:: Problem requirements ::
In the data below, find the line containing "wastebasket: present [95,411,135,463]", then set down that line and every later line up to and including the line containing "coffee cup: none", exactly.

:: Study material ::
□ □ □ □ □ □ □
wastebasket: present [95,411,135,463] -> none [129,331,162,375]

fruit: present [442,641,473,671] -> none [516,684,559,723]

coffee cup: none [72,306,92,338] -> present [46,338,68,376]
□ □ □ □ □ □ □
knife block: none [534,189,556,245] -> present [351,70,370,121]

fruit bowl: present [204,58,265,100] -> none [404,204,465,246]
□ □ □ □ □ □ □
:: Exercise result ::
wastebasket: present [95,411,135,463] -> none [129,331,162,375]

fruit: present [442,641,473,671] -> none [516,684,559,723]

coffee cup: none [72,306,92,338] -> present [46,338,68,376]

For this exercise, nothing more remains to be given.